Ainda assim, o SNS continuou a registar défices, tendo registado em 2019 o maior buraco financeiro: "No período de 2013-2019, o objetivo fixado no orçamento inicial para o saldo do SNS nunca foi alcançado, tendo o saldo verificado sido substancialmente pior que o saldo orçamentado, com os desvios desfavoráveis a oscilar entre 42 M€ (2017) e 531 M€ (2019)", refere o relatório, recordando as metas previstas. "Para os anos de 2013 e 2014 estava previsto um saldo nulo, mas foram observados défices de 230 M€ e 249 M€, respetivamente. No ano de 2019 estava orçamentado um défice de 90 M€. Verificou-se um défice de 621 M€, donde resulta um desvio desfavorável de 531 M€". Para o conselho, "Estes desvios negativos resultam, de forma sistemática, de uma suborçamentação da despesa, pois, em média, para o período 2013-2019, a despesa do SNS foi superior em 6% àquela que estava orçamentada", concluindo que "esta evidência sugere dificuldades no planeamento dos recursos financeiros necessários para o SNS e na implementação das políticas que visam a contenção da despesa nos limites orçamentais aprovados pela AR".

Entre 2013 e 2019, o organismo conclui que os défices do SNS somaram 2.796 M€, "com especial destaque para o contributo dos anos de 2018 e 2019, em que o saldo orçamental foi negativo em 733 M€ e 621 M€, respetivamente, representando em conjunto cerca de 48% do total negativo daquela execução orçamental acumulada." Apesar do crescimento da receita, aponta o conselho, o "ritmo de crescimento da despesa coloca desafios de sustentabilidade financeira que importa ponderar no quadro da política orçamental e das políticas de saúde". E deixa um alerta: "a manter-se este perfil de execução orçamental, o SNS necessitará de fundos adicionais para efeitos de satisfação das necessidades de saúde da população".

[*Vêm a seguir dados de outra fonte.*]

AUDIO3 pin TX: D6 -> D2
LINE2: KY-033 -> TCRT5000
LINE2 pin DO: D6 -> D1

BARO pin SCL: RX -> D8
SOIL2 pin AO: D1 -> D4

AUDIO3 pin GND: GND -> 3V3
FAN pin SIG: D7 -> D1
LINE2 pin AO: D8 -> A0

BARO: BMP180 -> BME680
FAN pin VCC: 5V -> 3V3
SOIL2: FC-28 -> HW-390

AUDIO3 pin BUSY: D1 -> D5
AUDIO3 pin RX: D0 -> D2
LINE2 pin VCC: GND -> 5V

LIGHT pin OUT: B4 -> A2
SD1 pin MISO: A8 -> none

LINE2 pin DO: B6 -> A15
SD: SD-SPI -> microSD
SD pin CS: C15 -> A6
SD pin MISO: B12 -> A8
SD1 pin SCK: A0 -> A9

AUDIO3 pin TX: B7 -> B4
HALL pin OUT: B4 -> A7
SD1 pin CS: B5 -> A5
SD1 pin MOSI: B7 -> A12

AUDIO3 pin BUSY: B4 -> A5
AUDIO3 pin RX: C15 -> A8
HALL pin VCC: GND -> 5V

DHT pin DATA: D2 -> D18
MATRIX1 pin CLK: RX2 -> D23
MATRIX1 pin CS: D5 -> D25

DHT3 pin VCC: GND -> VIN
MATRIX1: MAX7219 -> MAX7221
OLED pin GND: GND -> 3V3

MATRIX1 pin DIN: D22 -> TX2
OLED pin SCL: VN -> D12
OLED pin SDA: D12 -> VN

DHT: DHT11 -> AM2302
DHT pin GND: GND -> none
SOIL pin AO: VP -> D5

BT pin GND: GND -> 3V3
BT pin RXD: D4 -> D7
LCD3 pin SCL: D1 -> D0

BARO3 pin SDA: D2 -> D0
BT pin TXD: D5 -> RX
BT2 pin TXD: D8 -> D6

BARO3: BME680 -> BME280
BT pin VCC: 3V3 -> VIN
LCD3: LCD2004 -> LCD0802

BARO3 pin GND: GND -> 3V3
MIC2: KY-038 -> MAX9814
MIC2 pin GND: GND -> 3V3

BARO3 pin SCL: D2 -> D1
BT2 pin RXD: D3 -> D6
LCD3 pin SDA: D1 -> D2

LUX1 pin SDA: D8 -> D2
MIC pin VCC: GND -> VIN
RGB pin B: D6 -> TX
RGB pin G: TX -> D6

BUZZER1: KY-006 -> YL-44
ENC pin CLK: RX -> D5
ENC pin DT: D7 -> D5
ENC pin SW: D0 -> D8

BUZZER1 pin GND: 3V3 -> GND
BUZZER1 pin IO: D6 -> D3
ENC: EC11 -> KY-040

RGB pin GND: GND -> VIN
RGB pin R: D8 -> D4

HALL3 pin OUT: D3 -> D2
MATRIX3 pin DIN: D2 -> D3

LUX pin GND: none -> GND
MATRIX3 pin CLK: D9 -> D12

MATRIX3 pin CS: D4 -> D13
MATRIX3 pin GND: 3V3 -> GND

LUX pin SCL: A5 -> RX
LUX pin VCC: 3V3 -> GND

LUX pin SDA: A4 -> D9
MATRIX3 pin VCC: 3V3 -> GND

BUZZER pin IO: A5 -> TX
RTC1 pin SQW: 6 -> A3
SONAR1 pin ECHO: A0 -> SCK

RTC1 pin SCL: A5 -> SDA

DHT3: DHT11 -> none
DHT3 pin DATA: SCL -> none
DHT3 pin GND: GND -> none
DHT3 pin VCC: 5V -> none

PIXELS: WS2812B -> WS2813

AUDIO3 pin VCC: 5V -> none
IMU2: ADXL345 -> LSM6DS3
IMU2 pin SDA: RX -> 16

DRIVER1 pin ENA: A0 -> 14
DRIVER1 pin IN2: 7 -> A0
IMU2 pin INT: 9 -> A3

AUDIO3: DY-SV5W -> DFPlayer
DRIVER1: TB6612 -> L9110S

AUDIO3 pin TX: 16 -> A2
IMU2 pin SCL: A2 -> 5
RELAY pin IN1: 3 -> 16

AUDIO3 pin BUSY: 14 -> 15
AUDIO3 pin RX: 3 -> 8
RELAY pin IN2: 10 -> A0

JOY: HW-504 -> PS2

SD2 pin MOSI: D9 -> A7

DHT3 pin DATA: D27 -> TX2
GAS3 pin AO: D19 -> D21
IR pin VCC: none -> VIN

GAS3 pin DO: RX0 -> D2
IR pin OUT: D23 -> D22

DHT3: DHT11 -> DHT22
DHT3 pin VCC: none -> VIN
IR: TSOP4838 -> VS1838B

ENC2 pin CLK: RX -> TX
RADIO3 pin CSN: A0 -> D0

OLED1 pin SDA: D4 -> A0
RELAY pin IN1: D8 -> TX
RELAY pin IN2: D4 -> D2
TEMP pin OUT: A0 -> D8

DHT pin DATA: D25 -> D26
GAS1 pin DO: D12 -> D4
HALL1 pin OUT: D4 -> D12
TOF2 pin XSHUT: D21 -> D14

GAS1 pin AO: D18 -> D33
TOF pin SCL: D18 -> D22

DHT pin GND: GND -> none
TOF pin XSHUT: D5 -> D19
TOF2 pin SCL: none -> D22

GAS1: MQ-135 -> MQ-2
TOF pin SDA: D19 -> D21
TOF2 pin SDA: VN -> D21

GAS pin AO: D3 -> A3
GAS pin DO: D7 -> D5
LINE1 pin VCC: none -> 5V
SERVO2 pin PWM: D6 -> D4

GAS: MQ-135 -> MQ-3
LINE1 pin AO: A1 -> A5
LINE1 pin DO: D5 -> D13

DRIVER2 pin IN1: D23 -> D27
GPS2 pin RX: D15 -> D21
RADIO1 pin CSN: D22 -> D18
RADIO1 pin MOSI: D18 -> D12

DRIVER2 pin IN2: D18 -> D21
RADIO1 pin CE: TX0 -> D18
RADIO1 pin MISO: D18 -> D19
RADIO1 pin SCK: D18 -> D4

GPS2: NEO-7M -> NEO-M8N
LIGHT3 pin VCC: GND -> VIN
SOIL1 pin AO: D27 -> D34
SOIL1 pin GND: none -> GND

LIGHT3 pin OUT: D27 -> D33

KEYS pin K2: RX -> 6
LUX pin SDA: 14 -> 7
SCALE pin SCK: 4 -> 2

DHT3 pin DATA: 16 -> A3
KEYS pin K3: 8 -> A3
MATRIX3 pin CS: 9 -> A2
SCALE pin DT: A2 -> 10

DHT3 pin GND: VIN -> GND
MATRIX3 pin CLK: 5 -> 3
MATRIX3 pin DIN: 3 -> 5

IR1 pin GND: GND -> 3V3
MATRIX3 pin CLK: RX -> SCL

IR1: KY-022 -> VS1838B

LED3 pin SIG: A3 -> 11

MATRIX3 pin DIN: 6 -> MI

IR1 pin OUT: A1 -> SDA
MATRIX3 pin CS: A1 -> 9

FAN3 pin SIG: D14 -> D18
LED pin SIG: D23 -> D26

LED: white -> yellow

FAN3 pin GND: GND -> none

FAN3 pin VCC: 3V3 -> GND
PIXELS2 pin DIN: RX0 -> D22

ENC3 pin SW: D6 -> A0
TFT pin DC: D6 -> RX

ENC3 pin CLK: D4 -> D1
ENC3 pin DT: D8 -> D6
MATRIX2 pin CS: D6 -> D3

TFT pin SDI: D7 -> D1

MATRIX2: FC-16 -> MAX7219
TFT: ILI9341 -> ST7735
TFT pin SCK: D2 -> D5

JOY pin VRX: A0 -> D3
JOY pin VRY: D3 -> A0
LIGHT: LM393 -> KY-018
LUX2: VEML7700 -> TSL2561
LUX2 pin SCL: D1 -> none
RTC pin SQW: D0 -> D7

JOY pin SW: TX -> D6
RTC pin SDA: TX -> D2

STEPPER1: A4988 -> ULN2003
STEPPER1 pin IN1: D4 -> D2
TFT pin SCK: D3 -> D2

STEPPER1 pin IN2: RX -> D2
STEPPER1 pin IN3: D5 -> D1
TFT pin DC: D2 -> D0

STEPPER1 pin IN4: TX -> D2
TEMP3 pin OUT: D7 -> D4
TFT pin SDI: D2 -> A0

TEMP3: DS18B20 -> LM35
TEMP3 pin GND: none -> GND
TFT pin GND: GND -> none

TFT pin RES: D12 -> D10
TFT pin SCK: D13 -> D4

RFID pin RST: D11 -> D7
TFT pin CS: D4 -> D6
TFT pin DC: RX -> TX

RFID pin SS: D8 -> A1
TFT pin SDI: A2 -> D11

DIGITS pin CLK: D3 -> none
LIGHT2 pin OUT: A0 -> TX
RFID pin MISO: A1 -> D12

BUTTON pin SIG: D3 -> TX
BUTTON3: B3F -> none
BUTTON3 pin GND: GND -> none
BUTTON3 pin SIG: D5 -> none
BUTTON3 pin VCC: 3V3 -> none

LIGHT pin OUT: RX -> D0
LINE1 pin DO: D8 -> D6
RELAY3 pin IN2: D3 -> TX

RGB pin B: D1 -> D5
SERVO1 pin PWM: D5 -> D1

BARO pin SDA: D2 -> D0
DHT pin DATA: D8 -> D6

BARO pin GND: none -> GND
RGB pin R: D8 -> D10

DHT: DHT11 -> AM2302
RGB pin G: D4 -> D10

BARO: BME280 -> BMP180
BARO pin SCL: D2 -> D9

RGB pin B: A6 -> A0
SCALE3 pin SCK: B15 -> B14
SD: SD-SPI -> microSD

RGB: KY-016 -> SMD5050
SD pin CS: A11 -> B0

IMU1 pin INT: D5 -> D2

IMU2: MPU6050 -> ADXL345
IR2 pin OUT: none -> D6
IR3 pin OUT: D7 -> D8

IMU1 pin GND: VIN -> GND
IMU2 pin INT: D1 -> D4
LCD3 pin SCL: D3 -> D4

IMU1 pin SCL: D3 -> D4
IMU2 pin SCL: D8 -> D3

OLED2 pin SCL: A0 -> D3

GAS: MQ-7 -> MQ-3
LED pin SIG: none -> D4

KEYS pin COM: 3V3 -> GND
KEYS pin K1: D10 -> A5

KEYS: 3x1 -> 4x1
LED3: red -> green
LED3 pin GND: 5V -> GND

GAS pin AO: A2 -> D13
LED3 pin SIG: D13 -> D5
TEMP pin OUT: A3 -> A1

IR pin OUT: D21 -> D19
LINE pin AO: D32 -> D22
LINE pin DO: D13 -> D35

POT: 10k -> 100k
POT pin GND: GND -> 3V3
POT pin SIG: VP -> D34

"A atual crise expôs de forma ainda mais premente as diferentes fragilidades financeiras"

Na apreciação global, o atual momento de resposta à covid-19 não passa ao lado da análise. "É um facto que o SNS se soube adaptar às exigências da pandemia sem entrar em rutura, garantindo tratamento a todos os doentes infetados com o novo coronavírus. Mas também é certo que a crise pandémica veio evidenciar a frágil capacitação do sistema de saúde no seu todo (e em especial do SNS), para responder a uma emergência de saúde pública sem colocar em causa a resposta às patologias e morbilidades associadas ao envelhecimento demográfico", lê-se no relatório. "Em suma, a atual crise expôs de forma ainda mais premente as diferentes fragilidades financeiras e constrangimentos na capacidade de resposta do SNS às solicitações com que se defronta, e veio colocar a questão de saber se a pressão financeira forte que sobre ele se faz sentir, não apenas no curto, mas também no médio e longo prazos, será acompanhada de uma estabilidade e previsibilidade de recursos financeiros, de mecanismos de controlo da despesa e de concretização num quadro financeiro de racionalidade e rigor, e de medidas que visem acautelar a sua solidez financeira futura."